Nothing but the lines holding the string "monitoring" should appear in the answer. Copy them from the entries.
** Opening Material for this task block **
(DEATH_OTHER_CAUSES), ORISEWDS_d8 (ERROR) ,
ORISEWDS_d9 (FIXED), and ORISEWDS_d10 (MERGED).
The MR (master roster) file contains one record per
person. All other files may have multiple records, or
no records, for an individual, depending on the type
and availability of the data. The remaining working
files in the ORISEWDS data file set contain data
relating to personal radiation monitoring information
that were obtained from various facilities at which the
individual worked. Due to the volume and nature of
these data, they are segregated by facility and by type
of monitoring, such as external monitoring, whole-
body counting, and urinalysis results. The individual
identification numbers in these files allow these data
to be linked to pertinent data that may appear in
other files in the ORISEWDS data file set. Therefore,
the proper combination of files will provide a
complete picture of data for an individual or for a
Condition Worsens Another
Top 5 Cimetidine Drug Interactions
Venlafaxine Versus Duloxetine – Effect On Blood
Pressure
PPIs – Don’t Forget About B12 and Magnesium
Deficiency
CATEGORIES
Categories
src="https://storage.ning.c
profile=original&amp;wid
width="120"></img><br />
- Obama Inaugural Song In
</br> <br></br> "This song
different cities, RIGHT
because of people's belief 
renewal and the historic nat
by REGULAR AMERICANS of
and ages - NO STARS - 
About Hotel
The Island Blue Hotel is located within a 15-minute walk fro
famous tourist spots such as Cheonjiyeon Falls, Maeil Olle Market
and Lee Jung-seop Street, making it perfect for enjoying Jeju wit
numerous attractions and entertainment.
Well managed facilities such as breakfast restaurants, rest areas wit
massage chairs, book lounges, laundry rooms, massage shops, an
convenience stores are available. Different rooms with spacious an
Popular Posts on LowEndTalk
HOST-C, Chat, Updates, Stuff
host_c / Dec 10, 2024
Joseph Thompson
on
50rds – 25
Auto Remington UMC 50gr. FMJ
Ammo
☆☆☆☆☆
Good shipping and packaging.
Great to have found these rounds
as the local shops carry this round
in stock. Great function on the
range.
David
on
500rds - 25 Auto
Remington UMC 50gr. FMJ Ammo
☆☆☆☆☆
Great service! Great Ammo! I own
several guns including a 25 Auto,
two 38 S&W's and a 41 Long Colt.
** Closing Material for this task block **
**Your response**
relating to personal radiation monitoring information
of monitoring, such as external monitoring, whole-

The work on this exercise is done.